Despite their enthusiasm, however, the researchers do point out that their findings can’t be generalized to all patients with chronic depression. Writing in the May 18th issue of The New England Journal of Medicine, they note that their study has limitations. The most important of these, writes Dr. Jan Scott of Gartnavel Hospital in Glasgow, Scotland, is the narrow range of patients allowed into the study. In an editorial in the same issue, Dr. Scott points out that because the study excluded patients who had a history of other psychiatric conditions, these results may be of limited help to physicians.

The conditions that were excluded include schizophrenia, psychosis, bipolar disorder, obsessive-compulsive disorder, panic and anxiety disorders, post-traumatic stress syndrome, certain kinds of personality disorders and substance abuse. All of these conditions frequently occur along with depression. But for a study’s results to be clear, patients with more than just depression are usually excluded.

“Concentrating on short-term outcomes creates a snapshot of depression and its treatment that is not easy to reconcile with the realities of clinical practice,” notes Dr. Scott, citing another reason that more research will be needed. For example, long-term follow-up might reveal that the single-treatment groups eventually “catch up” to the combination group. If so, researchers would need to figure out who would benefit most from the early effectiveness of dual treatment.

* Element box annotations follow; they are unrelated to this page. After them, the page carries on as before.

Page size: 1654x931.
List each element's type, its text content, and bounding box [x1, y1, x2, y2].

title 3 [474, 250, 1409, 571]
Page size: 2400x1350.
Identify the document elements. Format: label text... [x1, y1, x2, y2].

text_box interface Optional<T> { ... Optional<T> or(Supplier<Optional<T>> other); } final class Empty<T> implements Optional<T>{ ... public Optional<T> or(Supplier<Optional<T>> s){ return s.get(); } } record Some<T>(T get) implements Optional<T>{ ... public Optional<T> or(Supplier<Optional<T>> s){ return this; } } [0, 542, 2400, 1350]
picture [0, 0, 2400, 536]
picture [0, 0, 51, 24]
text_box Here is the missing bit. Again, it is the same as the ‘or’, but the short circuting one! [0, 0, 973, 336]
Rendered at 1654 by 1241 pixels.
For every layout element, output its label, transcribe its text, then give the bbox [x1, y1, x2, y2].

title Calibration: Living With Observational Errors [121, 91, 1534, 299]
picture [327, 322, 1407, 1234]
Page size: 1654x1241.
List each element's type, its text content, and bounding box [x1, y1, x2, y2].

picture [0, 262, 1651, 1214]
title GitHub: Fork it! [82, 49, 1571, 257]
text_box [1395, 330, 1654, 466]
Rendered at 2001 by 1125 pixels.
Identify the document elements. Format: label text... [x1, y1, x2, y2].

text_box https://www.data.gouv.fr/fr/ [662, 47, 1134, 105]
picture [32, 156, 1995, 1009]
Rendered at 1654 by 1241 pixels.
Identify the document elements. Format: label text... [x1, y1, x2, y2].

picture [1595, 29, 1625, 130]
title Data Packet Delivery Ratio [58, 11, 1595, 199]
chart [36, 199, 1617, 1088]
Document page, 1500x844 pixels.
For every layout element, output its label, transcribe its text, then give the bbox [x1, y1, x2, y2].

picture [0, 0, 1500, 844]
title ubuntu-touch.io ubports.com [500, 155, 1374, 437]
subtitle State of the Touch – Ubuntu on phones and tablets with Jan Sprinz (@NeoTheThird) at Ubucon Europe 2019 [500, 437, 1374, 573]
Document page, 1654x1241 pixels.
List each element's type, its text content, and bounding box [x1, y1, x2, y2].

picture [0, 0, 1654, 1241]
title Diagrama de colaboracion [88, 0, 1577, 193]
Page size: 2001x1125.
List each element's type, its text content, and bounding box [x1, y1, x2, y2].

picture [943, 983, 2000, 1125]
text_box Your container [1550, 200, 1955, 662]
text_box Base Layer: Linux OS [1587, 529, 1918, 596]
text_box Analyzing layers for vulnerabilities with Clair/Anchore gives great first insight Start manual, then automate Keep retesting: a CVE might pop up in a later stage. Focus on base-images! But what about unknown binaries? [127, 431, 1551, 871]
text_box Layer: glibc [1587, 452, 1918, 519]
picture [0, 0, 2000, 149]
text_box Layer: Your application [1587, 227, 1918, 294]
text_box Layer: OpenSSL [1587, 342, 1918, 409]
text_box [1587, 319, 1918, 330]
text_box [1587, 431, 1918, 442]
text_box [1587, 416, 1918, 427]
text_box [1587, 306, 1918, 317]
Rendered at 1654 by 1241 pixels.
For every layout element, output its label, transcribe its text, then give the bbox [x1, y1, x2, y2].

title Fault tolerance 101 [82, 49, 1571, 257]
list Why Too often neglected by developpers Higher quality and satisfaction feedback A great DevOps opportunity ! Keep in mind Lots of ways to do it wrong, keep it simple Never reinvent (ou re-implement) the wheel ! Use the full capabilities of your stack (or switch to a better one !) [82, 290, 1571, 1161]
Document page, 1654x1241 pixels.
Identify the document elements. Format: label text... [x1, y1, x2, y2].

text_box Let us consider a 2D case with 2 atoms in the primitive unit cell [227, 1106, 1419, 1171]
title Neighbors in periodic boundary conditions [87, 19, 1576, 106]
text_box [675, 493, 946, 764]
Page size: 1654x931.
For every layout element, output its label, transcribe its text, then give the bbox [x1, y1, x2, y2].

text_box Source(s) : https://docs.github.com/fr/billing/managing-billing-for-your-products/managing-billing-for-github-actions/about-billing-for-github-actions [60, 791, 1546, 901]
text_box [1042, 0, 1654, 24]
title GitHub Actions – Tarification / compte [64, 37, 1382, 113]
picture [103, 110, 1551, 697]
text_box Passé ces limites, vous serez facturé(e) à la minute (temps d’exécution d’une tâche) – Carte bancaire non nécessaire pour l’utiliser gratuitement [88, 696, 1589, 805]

Overall, however, both Scott and the original researchers agree that these findings are very promising. Both groups call for more research to verify and expand these results to make them as useful as possible for practicing physicians.

Editorial Commentary: Chronic depression is generally considered more difficult to treat than shorter duration depressions. While though an 85 percent response rate is considered excellent for even mild or moderate depressions. Therefore, there is great interest in seeing if this response is sustained, and if so, what about the study explains its high rate of success –the type of psychotherapy, the drug, or the way the study was conducted.